Denn es handelt sich bei dem Akteneinsichtsrecht um eine Holschuld. Gemäß § 811 Abs. 1 BGB ist in den Fällen des § 810 BGB der Vorlegungsort derjenige, an dem sich die Unterlagen befinden, also das Krankenhaus bzw. die Arztpraxis.

Auch aus dem Behandlungsvertrag ergibt sich kein anderer Erfüllungsort, da die vertragscharakteristische Leistung aus dem Behandlungsvertrag im Krankenhaus bzw. in der Arztpraxis zu erbringen ist.

§ 269 Abs. 1 BGB legt als Erfüllungsort ebenfalls den Wohnsitz bzw. den Gewerbebetrieb des Schuldners fest, so dass sich auch unter diesem Gesichtspunkt keine abweichende Beurteilung ergibt. Erfüllungsort für die Einsichtnahmerechte eines Patienten ist das Krankenhaus bzw. die Arztpraxis, in der der Patient behandelt wurde. Die Kopien der Behandlungsunterlagen sind daher von dem Patienten abzuholen, wenn sich das Krankenhaus bzw. die Arztpraxis weigert, diese zu verschicken.

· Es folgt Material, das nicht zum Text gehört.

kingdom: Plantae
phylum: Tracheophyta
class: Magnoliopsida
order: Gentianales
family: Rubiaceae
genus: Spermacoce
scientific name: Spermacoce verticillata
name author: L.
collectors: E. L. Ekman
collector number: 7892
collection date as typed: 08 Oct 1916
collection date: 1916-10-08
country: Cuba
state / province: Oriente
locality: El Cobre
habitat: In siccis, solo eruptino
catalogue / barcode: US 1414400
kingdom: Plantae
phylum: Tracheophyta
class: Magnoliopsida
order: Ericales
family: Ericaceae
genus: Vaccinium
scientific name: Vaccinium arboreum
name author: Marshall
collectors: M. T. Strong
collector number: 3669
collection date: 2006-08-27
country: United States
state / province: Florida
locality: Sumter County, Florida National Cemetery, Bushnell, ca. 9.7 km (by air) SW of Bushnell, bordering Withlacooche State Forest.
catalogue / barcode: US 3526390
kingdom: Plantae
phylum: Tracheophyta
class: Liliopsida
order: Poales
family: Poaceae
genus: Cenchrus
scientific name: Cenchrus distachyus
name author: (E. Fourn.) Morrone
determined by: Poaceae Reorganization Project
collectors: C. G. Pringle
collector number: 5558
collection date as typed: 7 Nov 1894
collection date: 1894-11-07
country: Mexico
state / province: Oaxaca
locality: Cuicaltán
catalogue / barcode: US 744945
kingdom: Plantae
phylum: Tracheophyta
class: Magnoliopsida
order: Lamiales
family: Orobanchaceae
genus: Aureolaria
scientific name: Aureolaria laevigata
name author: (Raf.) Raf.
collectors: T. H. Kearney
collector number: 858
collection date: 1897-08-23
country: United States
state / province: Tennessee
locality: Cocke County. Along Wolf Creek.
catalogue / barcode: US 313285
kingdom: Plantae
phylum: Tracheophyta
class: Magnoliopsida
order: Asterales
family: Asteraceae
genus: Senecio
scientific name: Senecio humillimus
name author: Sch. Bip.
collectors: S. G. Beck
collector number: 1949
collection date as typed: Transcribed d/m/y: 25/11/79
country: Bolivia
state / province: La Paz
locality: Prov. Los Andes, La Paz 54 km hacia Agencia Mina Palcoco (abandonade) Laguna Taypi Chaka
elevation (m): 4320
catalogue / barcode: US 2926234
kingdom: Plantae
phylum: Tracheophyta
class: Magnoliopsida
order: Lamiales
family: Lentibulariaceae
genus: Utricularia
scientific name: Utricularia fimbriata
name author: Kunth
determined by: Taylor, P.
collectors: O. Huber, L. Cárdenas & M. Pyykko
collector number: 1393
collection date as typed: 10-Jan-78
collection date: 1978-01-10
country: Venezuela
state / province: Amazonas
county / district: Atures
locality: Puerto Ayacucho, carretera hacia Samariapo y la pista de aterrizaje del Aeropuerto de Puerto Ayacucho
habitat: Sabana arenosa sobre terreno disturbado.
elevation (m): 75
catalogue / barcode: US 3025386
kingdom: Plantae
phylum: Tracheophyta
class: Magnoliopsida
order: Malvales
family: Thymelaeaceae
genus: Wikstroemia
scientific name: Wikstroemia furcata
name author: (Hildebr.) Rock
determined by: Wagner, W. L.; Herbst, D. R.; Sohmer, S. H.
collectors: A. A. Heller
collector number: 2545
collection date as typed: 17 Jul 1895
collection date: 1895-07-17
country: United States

Maschinenschriftliche Abschriften und Transkriptionen der vom Arzt verwandten Kürzel kann der Patient nur verlangen, wenn sich einem von ihm zur Unterstützung beigezogenen Mediziner das Material ebenfalls nicht erschließt .

Diese Einschränkung ergibt sich daraus, dass schon das Einsichtsrecht als solches seine Grundlage in § 242 BGB findet. Dem Einsichtsrecht korrespondiert eine Verpflichtung des Patienten zur Rücksichtnahme, die ihn hindert, die Einsicht zur Unzeit oder unter übermäßiger Inanspruchnahme des Arztes und seiner Hilfskräfte, die durch das Anfertigen maschinenschriftlicher Abschriften nötig wird, in Anspruch zu nehmen.

Frage 3: Hat die Krankenkasse ein eigenes Akteneinsichtsrecht in die Behandlungsunterlagen ihres Versicherungsnehmers?

Hierzu verweise ich auf meinen Aufsatz „Die Durchsetzung von zivilrechtlichen Auskunftsansprüchen der Krankenkassen gegen Ärzte, Kliniken und Pflegeheime“ in Versicherungsrecht 2009, S.1050 ff. Diesen können Sie hier als PDF herunterladen.

Frage 4: Kann ein Patient seinen Anspruch auf Akteneinsicht an seine gesetzliche Krankenkasse abtreten?

Hierzu verweise ich ebenfalls auf meinen Aufsatz in Versicherungsrecht 2009, S. 1050 ff (siehe oben).